▸ Task description
From the data, copy out every line in which the word "iddia" appears.
START Supplied records
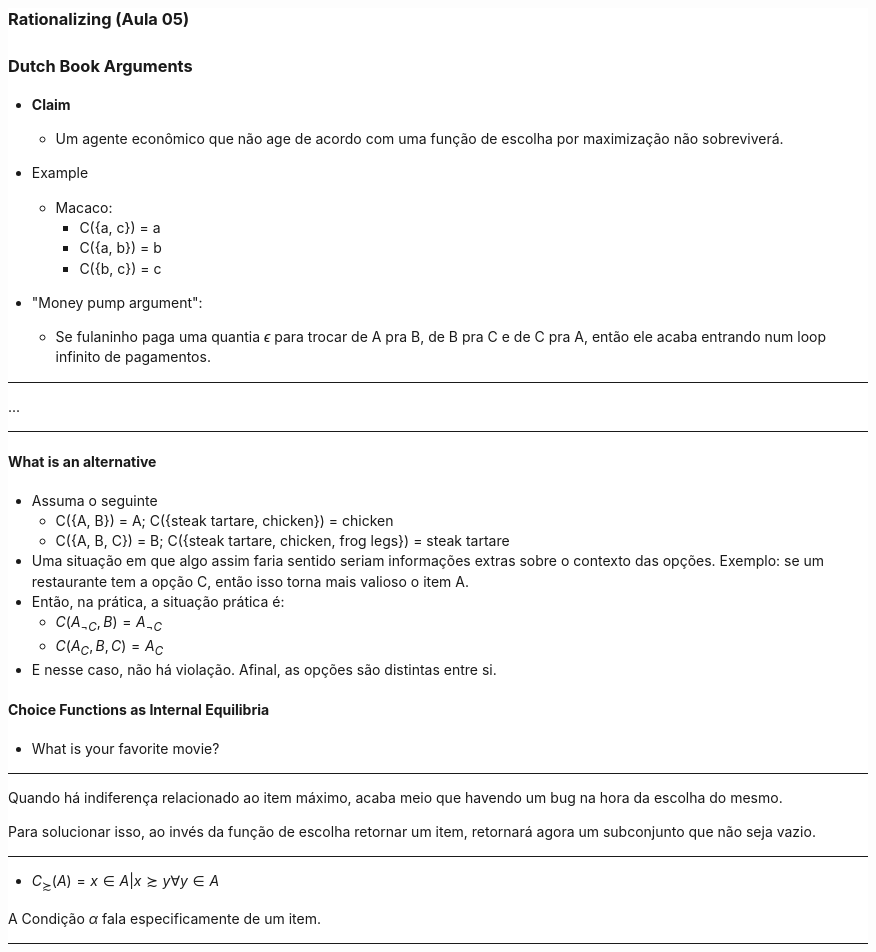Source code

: ### Rationalizing (Aula 05)

### Dutch Book Arguments

- **Claim**

  - Um agente econômico que não age de acordo com uma função de escolha por maximização não sobreviverá.

- Example

  - Macaco:
    - C({a, c}) = a
    - C({a, b}) = b
    - C({b, c}) = c

- "Money pump argument":
  - Se fulaninho paga uma quantia $\epsilon$ para trocar de A pra B, de B pra C e de C pra A, então ele acaba entrando num loop infinito de pagamentos.

---

...

---

#### What is an alternative

- Assuma o seguinte
  - C({A, B}) = A; C({steak tartare, chicken}) = chicken
  - C({A, B, C}) = B; C({steak tartare, chicken, frog legs}) = steak tartare
- Uma situação em que algo assim faria sentido seriam informações extras sobre o contexto das opções. Exemplo: se um restaurante tem a opção C, então isso torna mais valioso o item A.
- Então, na prática, a situação prática é:
  - $C({A_{\neg C}, B}) = A_{\neg C}$
  - $C({A_{C}, B, C}) = A_{C}$
- E nesse caso, não há violação. Afinal, as opções são distintas entre si.

#### Choice Functions as Internal Equilibria

- What is your favorite movie?

---

Quando há indiferença relacionado ao item máximo, acaba meio que havendo um bug na hora da escolha do mesmo.

Para solucionar isso, ao invés da função de escolha retornar um item, retornará agora um subconjunto que não seja vazio.

---

- $C_{\succsim}(A) = {x \in A | x \succsim y \forall y \in A}$

A Condição $\alpha$ fala especificamente de um item.

---
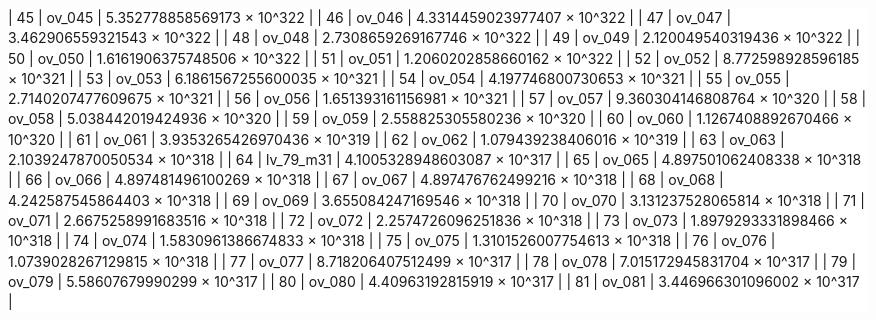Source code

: | 45 | ov_045 | 5.352778858569173 × 10^322 |
| 46 | ov_046 | 4.3314459023977407 × 10^322 |
| 47 | ov_047 | 3.462906559321543 × 10^322 |
| 48 | ov_048 | 2.7308659269167746 × 10^322 |
| 49 | ov_049 | 2.120049540319436 × 10^322 |
| 50 | ov_050 | 1.6161906375748506 × 10^322 |
| 51 | ov_051 | 1.2060202858660162 × 10^322 |
| 52 | ov_052 | 8.772598928596185 × 10^321 |
| 53 | ov_053 | 6.1861567255600035 × 10^321 |
| 54 | ov_054 | 4.197746800730653 × 10^321 |
| 55 | ov_055 | 2.7140207477609675 × 10^321 |
| 56 | ov_056 | 1.651393161156981 × 10^321 |
| 57 | ov_057 | 9.360304146808764 × 10^320 |
| 58 | ov_058 | 5.038442019424936 × 10^320 |
| 59 | ov_059 | 2.558825305580236 × 10^320 |
| 60 | ov_060 | 1.1267408892670466 × 10^320 |
| 61 | ov_061 | 3.9353265426970436 × 10^319 |
| 62 | ov_062 | 1.079439238406016 × 10^319 |
| 63 | ov_063 | 2.1039247870050534 × 10^318 |
| 64 | lv_79_m31 | 4.1005328948603087 × 10^317 |
| 65 | ov_065 | 4.897501062408338 × 10^318 |
| 66 | ov_066 | 4.897481496100269 × 10^318 |
| 67 | ov_067 | 4.897476762499216 × 10^318 |
| 68 | ov_068 | 4.242587545864403 × 10^318 |
| 69 | ov_069 | 3.655084247169546 × 10^318 |
| 70 | ov_070 | 3.131237528065814 × 10^318 |
| 71 | ov_071 | 2.6675258991683516 × 10^318 |
| 72 | ov_072 | 2.2574726096251836 × 10^318 |
| 73 | ov_073 | 1.8979293331898466 × 10^318 |
| 74 | ov_074 | 1.5830961386674833 × 10^318 |
| 75 | ov_075 | 1.3101526007754613 × 10^318 |
| 76 | ov_076 | 1.0739028267129815 × 10^318 |
| 77 | ov_077 | 8.718206407512499 × 10^317 |
| 78 | ov_078 | 7.015172945831704 × 10^317 |
| 79 | ov_079 | 5.58607679990299 × 10^317 |
| 80 | ov_080 | 4.40963192815919 × 10^317 |
| 81 | ov_081 | 3.446966301096002 × 10^317 |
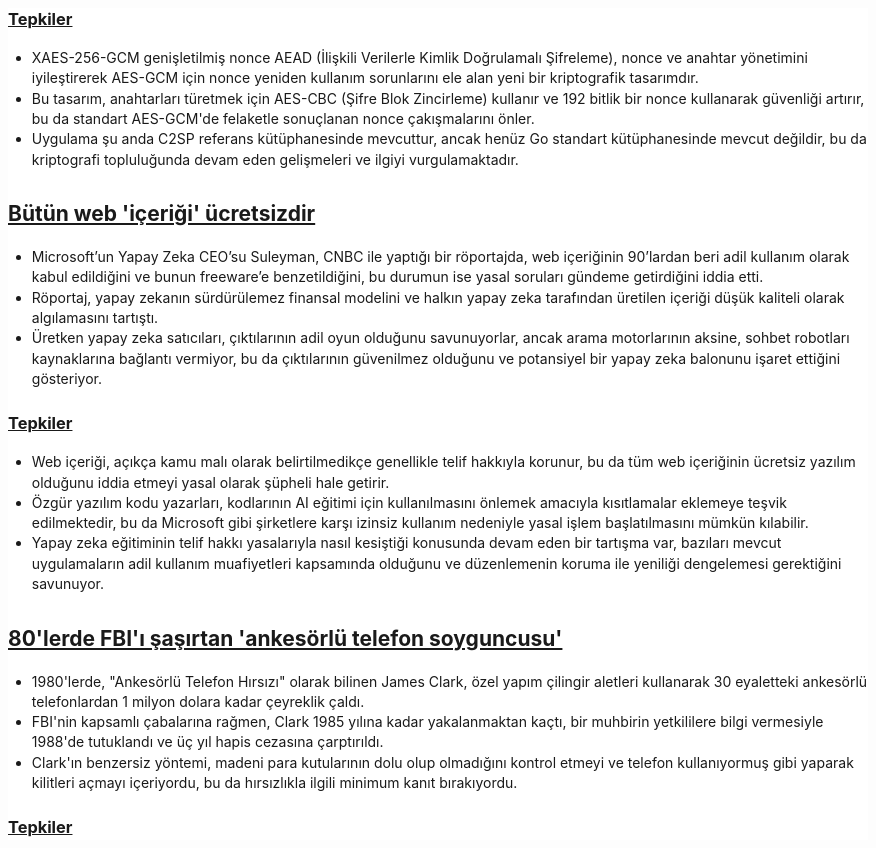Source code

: ### [Tepkiler](https://news.ycombinator.com/item?id=40826683)

- XAES-256-GCM genişletilmiş nonce AEAD (İlişkili Verilerle Kimlik Doğrulamalı Şifreleme), nonce ve anahtar yönetimini iyileştirerek AES-GCM için nonce yeniden kullanım sorunlarını ele alan yeni bir kriptografik tasarımdır.
- Bu tasarım, anahtarları türetmek için AES-CBC (Şifre Blok Zincirleme) kullanır ve 192 bitlik bir nonce kullanarak güvenliği artırır, bu da standart AES-GCM'de felaketle sonuçlanan nonce çakışmalarını önler.
- Uygulama şu anda C2SP referans kütüphanesinde mevcuttur, ancak henüz Go standart kütüphanesinde mevcut değildir, bu da kriptografi topluluğunda devam eden gelişmeleri ve ilgiyi vurgulamaktadır.

## [Bütün web 'içeriği' ücretsizdir](https://rubenerd.com/all-web-content-is-freeware/)

- Microsoft’un Yapay Zeka CEO’su Suleyman, CNBC ile yaptığı bir röportajda, web içeriğinin 90’lardan beri adil kullanım olarak kabul edildiğini ve bunun freeware’e benzetildiğini, bu durumun ise yasal soruları gündeme getirdiğini iddia etti.
- Röportaj, yapay zekanın sürdürülemez finansal modelini ve halkın yapay zeka tarafından üretilen içeriği düşük kaliteli olarak algılamasını tartıştı.
- Üretken yapay zeka satıcıları, çıktılarının adil oyun olduğunu savunuyorlar, ancak arama motorlarının aksine, sohbet robotları kaynaklarına bağlantı vermiyor, bu da çıktılarının güvenilmez olduğunu ve potansiyel bir yapay zeka balonunu işaret ettiğini gösteriyor.

### [Tepkiler](https://news.ycombinator.com/item?id=40828441)

- Web içeriği, açıkça kamu malı olarak belirtilmedikçe genellikle telif hakkıyla korunur, bu da tüm web içeriğinin ücretsiz yazılım olduğunu iddia etmeyi yasal olarak şüpheli hale getirir.
- Özgür yazılım kodu yazarları, kodlarının AI eğitimi için kullanılmasını önlemek amacıyla kısıtlamalar eklemeye teşvik edilmektedir, bu da Microsoft gibi şirketlere karşı izinsiz kullanım nedeniyle yasal işlem başlatılmasını mümkün kılabilir.
- Yapay zeka eğitiminin telif hakkı yasalarıyla nasıl kesiştiği konusunda devam eden bir tartışma var, bazıları mevcut uygulamaların adil kullanım muafiyetleri kapsamında olduğunu ve düzenlemenin koruma ile yeniliği dengelemesi gerektiğini savunuyor.

## [80'lerde FBI'ı şaşırtan 'ankesörlü telefon soyguncusu'](https://www.mentalfloss.com/posts/pay-phone-bandit-baffled-fbi)

- 1980'lerde, "Ankesörlü Telefon Hırsızı" olarak bilinen James Clark, özel yapım çilingir aletleri kullanarak 30 eyaletteki ankesörlü telefonlardan 1 milyon dolara kadar çeyreklik çaldı.
- FBI'nin kapsamlı çabalarına rağmen, Clark 1985 yılına kadar yakalanmaktan kaçtı, bir muhbirin yetkililere bilgi vermesiyle 1988'de tutuklandı ve üç yıl hapis cezasına çarptırıldı.
- Clark'ın benzersiz yöntemi, madeni para kutularının dolu olup olmadığını kontrol etmeyi ve telefon kullanıyormuş gibi yaparak kilitleri açmayı içeriyordu, bu da hırsızlıkla ilgili minimum kanıt bırakıyordu.

### [Tepkiler](https://news.ycombinator.com/item?id=40827650)

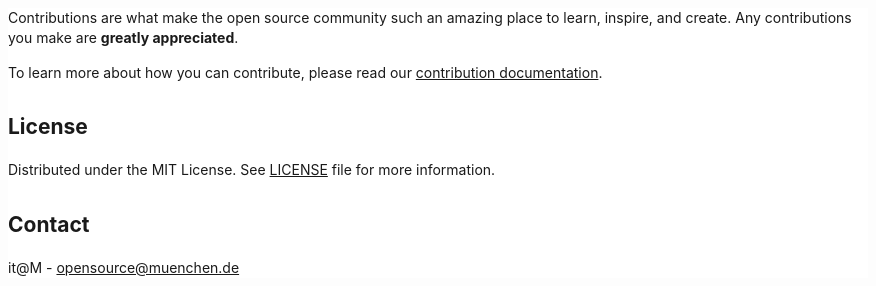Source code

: Contributions are what make the open source community such an amazing place to learn, inspire, and create. Any contributions you make are **greatly appreciated**.

To learn more about how you can contribute, please read our [contribution documentation][contribution-documentation].

## License

Distributed under the MIT License. See [LICENSE][license] file for more information.

## Contact

it@M - <opensource@muenchen.de>


[open-issues]: https://github.com/it-at-m/refarch-templates/issues
[new-issue]: https://github.com/it-at-m/refarch-templates/issues/new/choose
[milestones]: https://github.com/it-at-m/refarch-templates/milestones
[project-board]: https://github.com/orgs/it-at-m/projects/16
[documentation]: https://refarch-templates.oss.muenchen.de/
[contribution-documentation]: https://refarch-templates.oss.muenchen.de/contribute.html
[itm-opensource]: https://opensource.muenchen.de/
[license]: ../LICENSE
[code-of-conduct]: ./CODE_OF_CONDUCT.md
[refarch-documentation]: https://refarch.oss.muenchen.de/
[refarch-code]: https://github.com/it-at-m/refarch
[spring-documentation]: https://spring.io/ 
[vuejs-documentation]:  https://vuejs.org/
[getting-started-documentation]: https://refarch-templates.oss.muenchen.de/getting-started.html
[develop-documentation]: https://refarch-templates.oss.muenchen.de/develop.html
[document-documentation]: https://refarch-templates.oss.muenchen.de/document.html
[organize-documentation]: https://refarch-templates.oss.muenchen.de/organize.html
[documentation-shield]: https://img.shields.io/badge/documentation-blue?style=for-the-badge
[new-issue-shield]: https://img.shields.io/badge/new%20issue-blue?style=for-the-badge
[made-with-love-shield]: https://img.shields.io/badge/made%20with%20%E2%9D%A4%20by-it%40M-yellow?style=for-the-badge
[license-shield]: https://img.shields.io/github/license/it-at-m/refarch-templates?style=for-the-badge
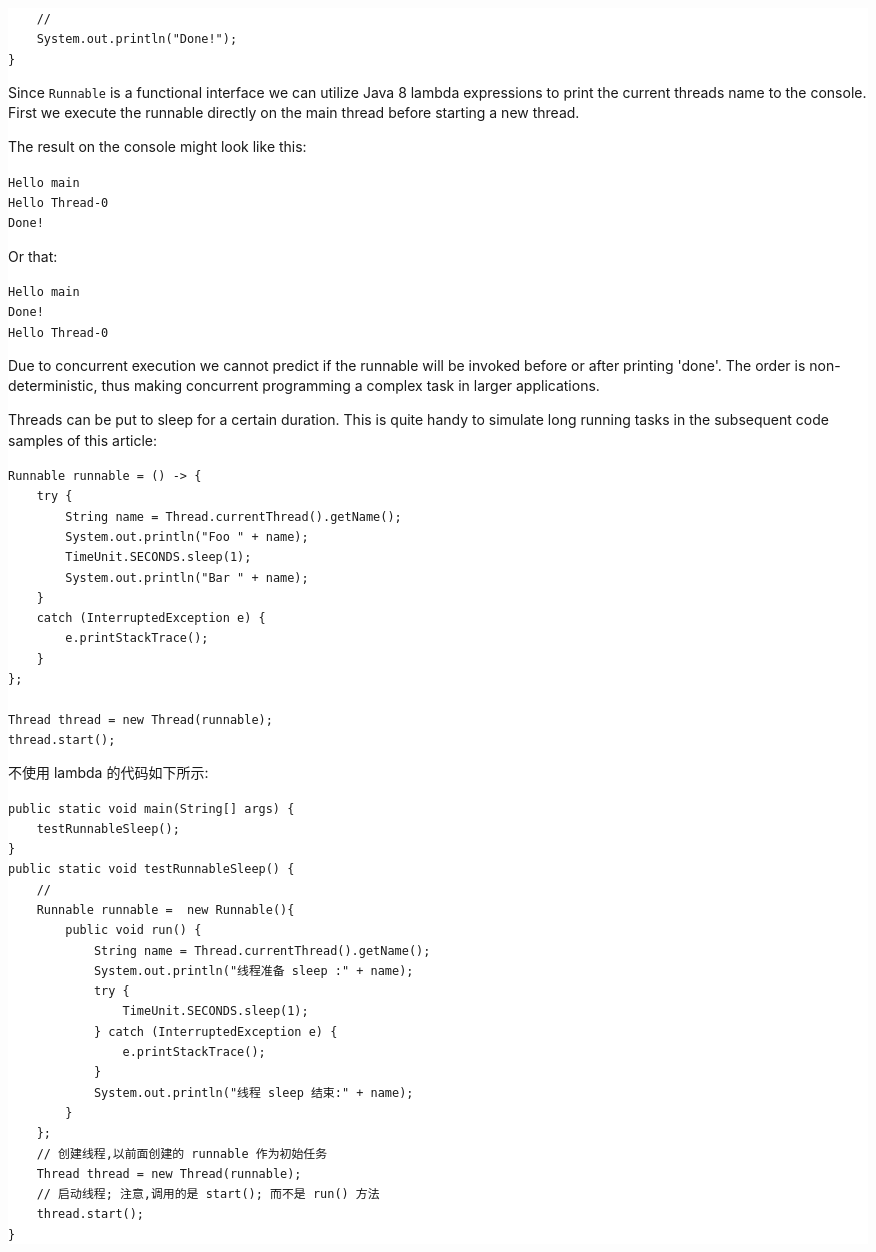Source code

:         //
        System.out.println("Done!");
    }

Since `Runnable` is a functional interface we can utilize Java 8 lambda expressions to print the current threads name to the console. First we execute the runnable directly on the main thread before starting a new thread.

The result on the console might look like this:

    Hello main
    Hello Thread-0
    Done!

Or that:

    Hello main
    Done!
    Hello Thread-0

Due to concurrent execution we cannot predict if the runnable will be invoked before or after printing 'done'. The order is non-deterministic, thus making concurrent programming a complex task in larger applications.

Threads can be put to sleep for a certain duration. This is quite handy to simulate long running tasks in the subsequent code samples of this article:

    Runnable runnable = () -> {
        try {
            String name = Thread.currentThread().getName();
            System.out.println("Foo " + name);
            TimeUnit.SECONDS.sleep(1);
            System.out.println("Bar " + name);
        }
        catch (InterruptedException e) {
            e.printStackTrace();
        }
    };

    Thread thread = new Thread(runnable);
    thread.start();


不使用 lambda 的代码如下所示:

    public static void main(String[] args) {
        testRunnableSleep();
    }
    public static void testRunnableSleep() {
        //
        Runnable runnable =  new Runnable(){
            public void run() {
                String name = Thread.currentThread().getName();
                System.out.println("线程准备 sleep :" + name);
                try {
                    TimeUnit.SECONDS.sleep(1);
                } catch (InterruptedException e) {
                    e.printStackTrace();
                }
                System.out.println("线程 sleep 结束:" + name);
            }
        };
        // 创建线程,以前面创建的 runnable 作为初始任务
        Thread thread = new Thread(runnable);
        // 启动线程; 注意,调用的是 start(); 而不是 run() 方法
        thread.start();
    }

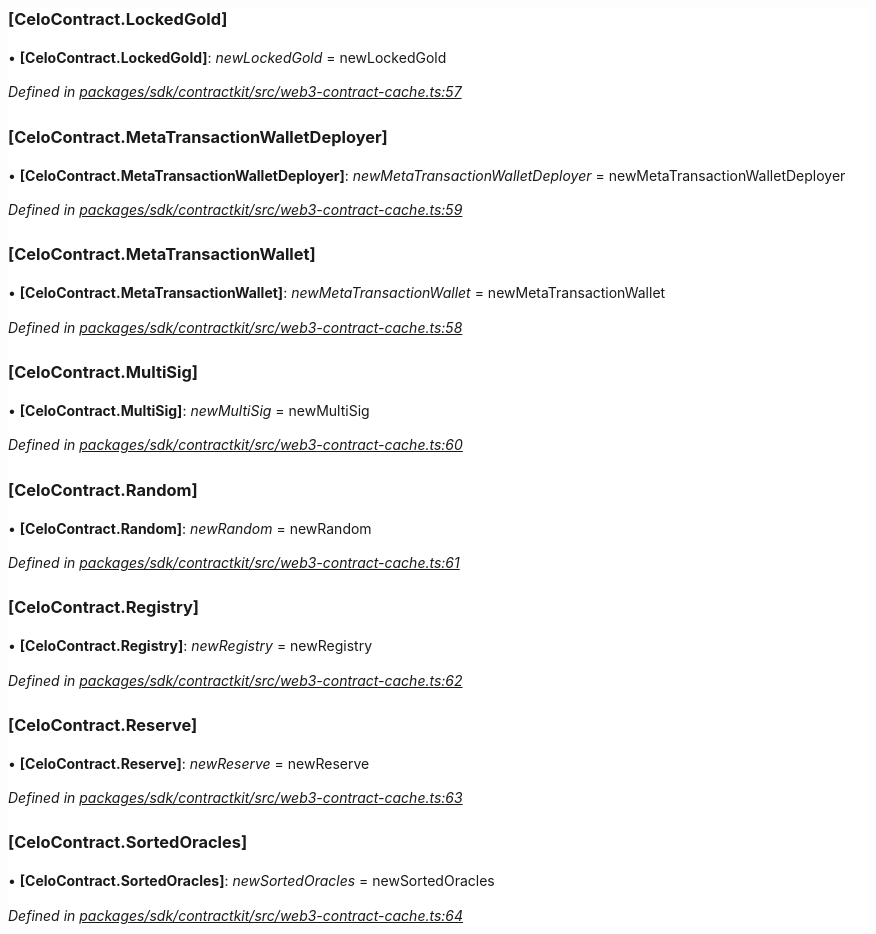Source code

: ###  [CeloContract.LockedGold]

• **[CeloContract.LockedGold]**: *newLockedGold* = newLockedGold

*Defined in [packages/sdk/contractkit/src/web3-contract-cache.ts:57](https://github.com/celo-org/celo-monorepo/blob/master/packages/sdk/contractkit/src/web3-contract-cache.ts#L57)*

###  [CeloContract.MetaTransactionWalletDeployer]

• **[CeloContract.MetaTransactionWalletDeployer]**: *newMetaTransactionWalletDeployer* = newMetaTransactionWalletDeployer

*Defined in [packages/sdk/contractkit/src/web3-contract-cache.ts:59](https://github.com/celo-org/celo-monorepo/blob/master/packages/sdk/contractkit/src/web3-contract-cache.ts#L59)*

###  [CeloContract.MetaTransactionWallet]

• **[CeloContract.MetaTransactionWallet]**: *newMetaTransactionWallet* = newMetaTransactionWallet

*Defined in [packages/sdk/contractkit/src/web3-contract-cache.ts:58](https://github.com/celo-org/celo-monorepo/blob/master/packages/sdk/contractkit/src/web3-contract-cache.ts#L58)*

###  [CeloContract.MultiSig]

• **[CeloContract.MultiSig]**: *newMultiSig* = newMultiSig

*Defined in [packages/sdk/contractkit/src/web3-contract-cache.ts:60](https://github.com/celo-org/celo-monorepo/blob/master/packages/sdk/contractkit/src/web3-contract-cache.ts#L60)*

###  [CeloContract.Random]

• **[CeloContract.Random]**: *newRandom* = newRandom

*Defined in [packages/sdk/contractkit/src/web3-contract-cache.ts:61](https://github.com/celo-org/celo-monorepo/blob/master/packages/sdk/contractkit/src/web3-contract-cache.ts#L61)*

###  [CeloContract.Registry]

• **[CeloContract.Registry]**: *newRegistry* = newRegistry

*Defined in [packages/sdk/contractkit/src/web3-contract-cache.ts:62](https://github.com/celo-org/celo-monorepo/blob/master/packages/sdk/contractkit/src/web3-contract-cache.ts#L62)*

###  [CeloContract.Reserve]

• **[CeloContract.Reserve]**: *newReserve* = newReserve

*Defined in [packages/sdk/contractkit/src/web3-contract-cache.ts:63](https://github.com/celo-org/celo-monorepo/blob/master/packages/sdk/contractkit/src/web3-contract-cache.ts#L63)*

###  [CeloContract.SortedOracles]

• **[CeloContract.SortedOracles]**: *newSortedOracles* = newSortedOracles

*Defined in [packages/sdk/contractkit/src/web3-contract-cache.ts:64](https://github.com/celo-org/celo-monorepo/blob/master/packages/sdk/contractkit/src/web3-contract-cache.ts#L64)*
END Supplied records
▸ Exercise response
- Microsoft’un Yapay Zeka CEO’su Suleyman, CNBC ile yaptığı bir röportajda, web içeriğinin 90’lardan beri adil kullanım olarak kabul edildiğini ve bunun freeware’e benzetildiğini, bu durumun ise yasal soruları gündeme getirdiğini iddia etti.
- Web içeriği, açıkça kamu malı olarak belirtilmedikçe genellikle telif hakkıyla korunur, bu da tüm web içeriğinin ücretsiz yazılım olduğunu iddia etmeyi yasal olarak şüpheli hale getirir.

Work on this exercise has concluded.